Best known as a printmaker, Zarina prefers to carve instead of draw the line, to gouge the surface rather than build it up. She uses various mediums of printmaking including intaglio, woodblocks, lithography, and silkscreen, and she frequently creates series of several prints in order to reference a multiplicity of locales or concepts. For example, her seminal work Home is a Foreign Placeconsists of 36 woodblock prints, each of which represents a particular memory of home. Each subject is inscribed in Urdu beneath the print to signify the vital role language plays in her work, as well as to pay homage to a mother tongue in decline. Other works such as These Cities Blotted into the Wilderness (Adrienne Rich after Ghalib), Countries, and Dividing Line explore geographical borders and contested terrains, particularly those areas which are scarred from political conflict. She has long been interested in the material possibilities of paper and in addition to printing on it, she creates works which entail puncturing, scratching, weaving and sewing on paper. Zarina also creates sculpture using a variety of media such as bronze, aluminum, steel, wood, tin, and paper pulp.
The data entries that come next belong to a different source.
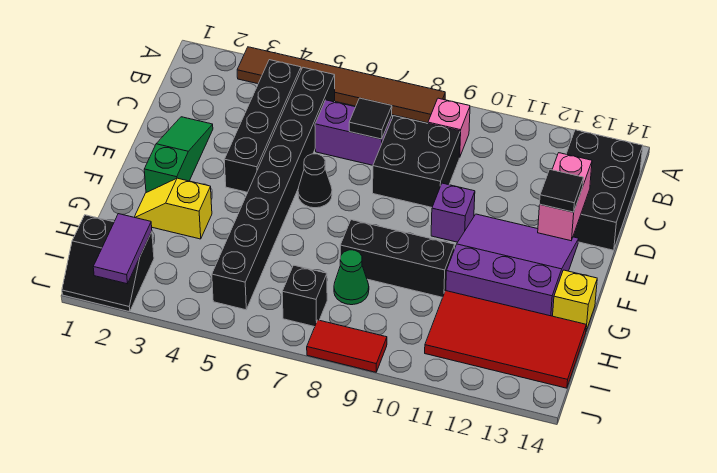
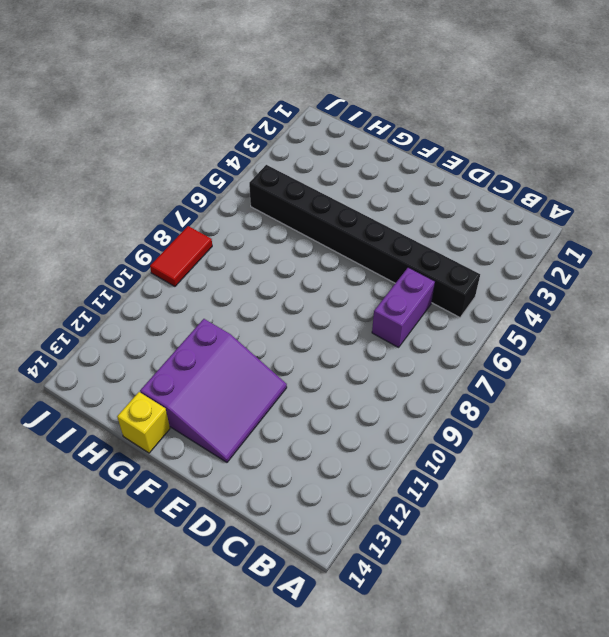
none -> brown tile A3:A8 level 1
none -> black brick B4:E4 level 1
none -> pink brick B9 level 1

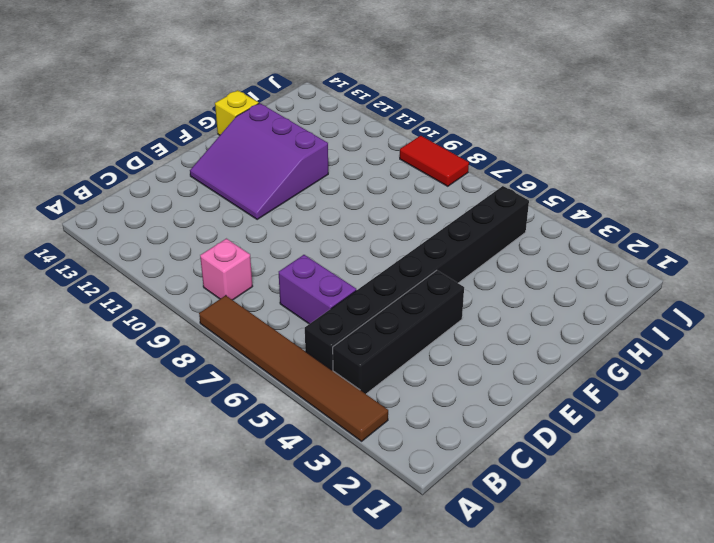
none -> black brick B13:D14 level 1
none -> black brick C8:D9 level 1
none -> green slope D2:F2 level 1 top F

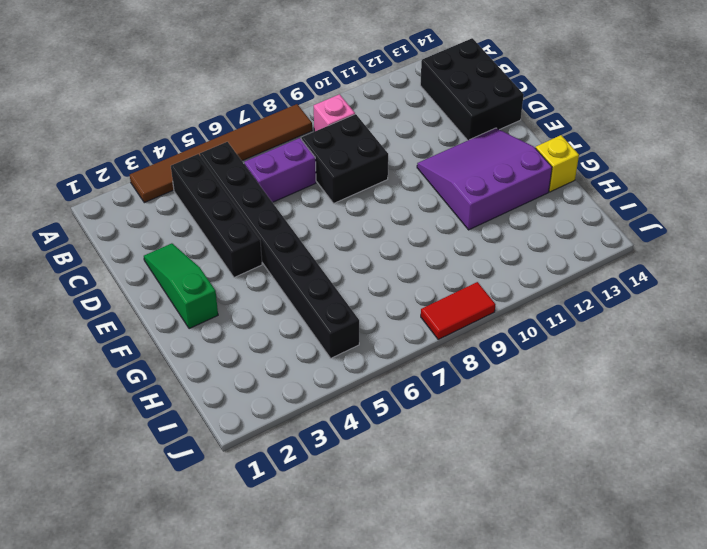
none -> black cone E6 level 1
none -> purple brick E10 level 1
none -> yellow slope G2:G3 level 1 top 3

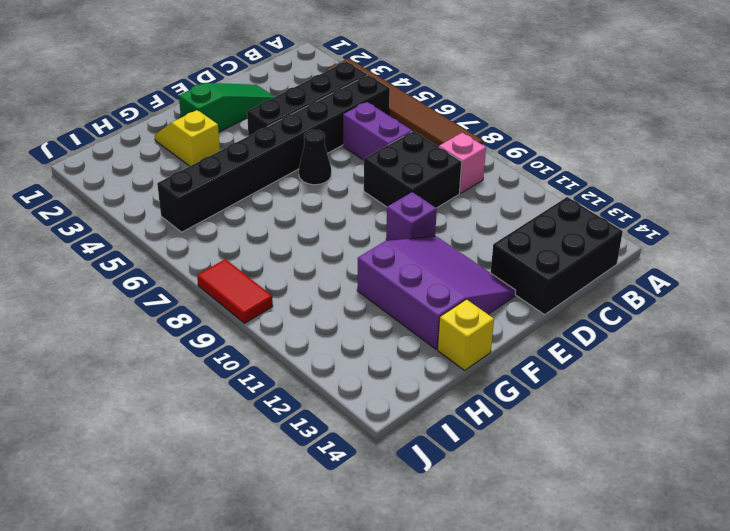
none -> black brick G8:G10 level 1
none -> green cone H8 level 1
none -> red tile H11:I14 level 1

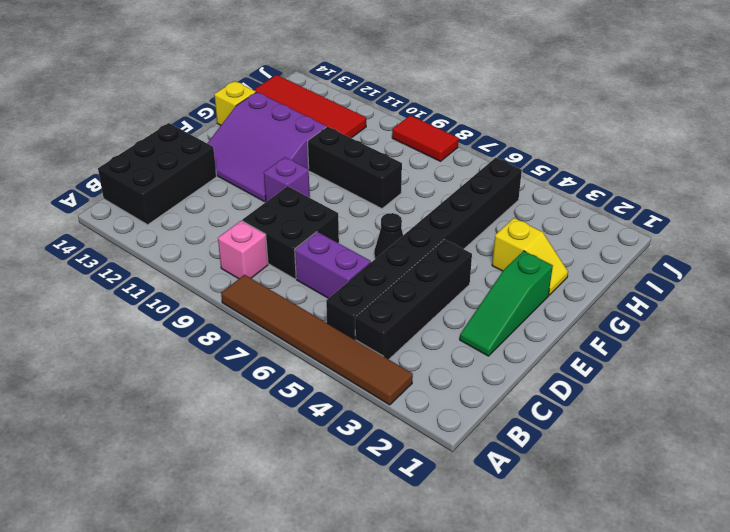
none -> green cone H8 level 1
none -> black slope I1:J2 level 1 top I
none -> black brick I7 level 1

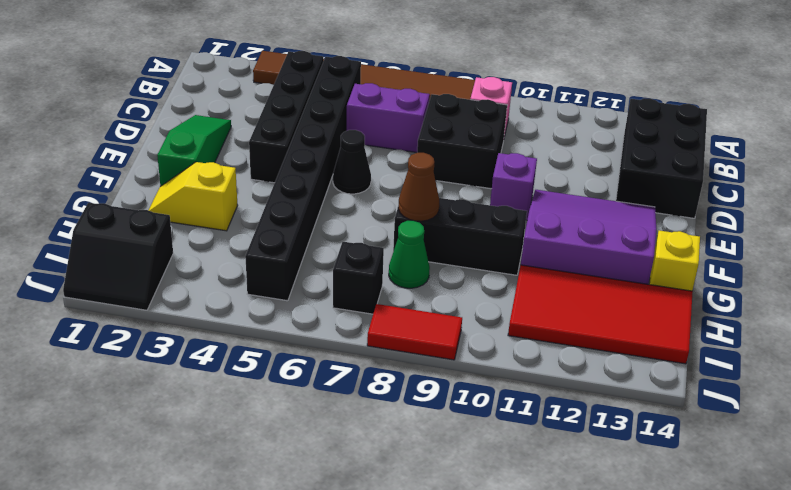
brown cone G8 level 2 -> none
none -> black tile C7 level 2
none -> pink brick D13:E13 level 2
none -> purple tile I2:J2 level 2

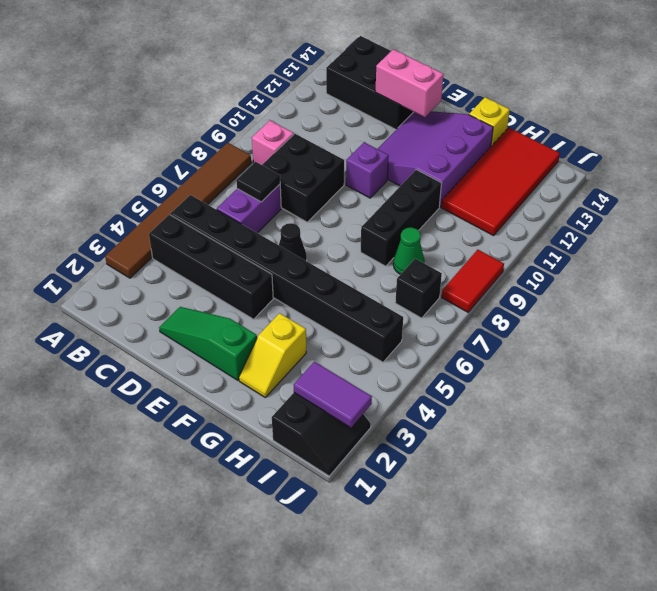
none -> black tile E13 level 3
Zarina (b. 1937) was born in Aligarh, India and currently lives and works in New York. After receiving a degree in mathematics, she went on to study woodblock printing in Bangkok and Tokyo, and intaglio with S. W. Hayter at Atelier-17 in Paris. She has exhibited at numerous venues internationally including representing India at the 2011 Venice Biennale, and her retrospective exhibition entitled Zarina: Paper Like Skin was presented at the Hammer Museum, Los Angeles in 2012, and at the Guggenheim, New York, and the Art Institute of Chicago in 2013. Her work is in the permanent collections of Tate Modern, London; Hammer Museum, Los Angeles; San Francisco Museum of Modern Art; Whitney Museum of American Art, New York; Solomon R. Guggenheim Museum, New York; The Metropolitan Museum of Art, New York; Museum of Modern Art, New York; and The Menil Collection, Houston. Upcoming projects include a solo exhibition at the Pulitzer Arts Foundation, St. Louis, MO in fall 2019.

Constantina Zavitsanos
Constantina Zavitsanos works in sculpture, performance, text, and sound. Zavitsanos's work deals in the material re/production of debt, dependency, and means beyond measure. Zavitsanos has exhibited at the New Museum, the Brooklyn Museum, The Kitchen, and Artists Space in New York; at Arika Episode 7 in Glasgow, Scotland; and at Fri Art Kunsthalle in Fribourg, Switzerland. With Park McArthur, they co-authored the texts “Other Forms of Conviviality” in the journal Women and Performance (Routledge, 2013), and “The Guild of the Brave Poor Things” in Trap Door: Trans Cultural Production and the Politics of Visibility (MIT Press, 2017). Zavitsanos lives in New York and teaches at The New School.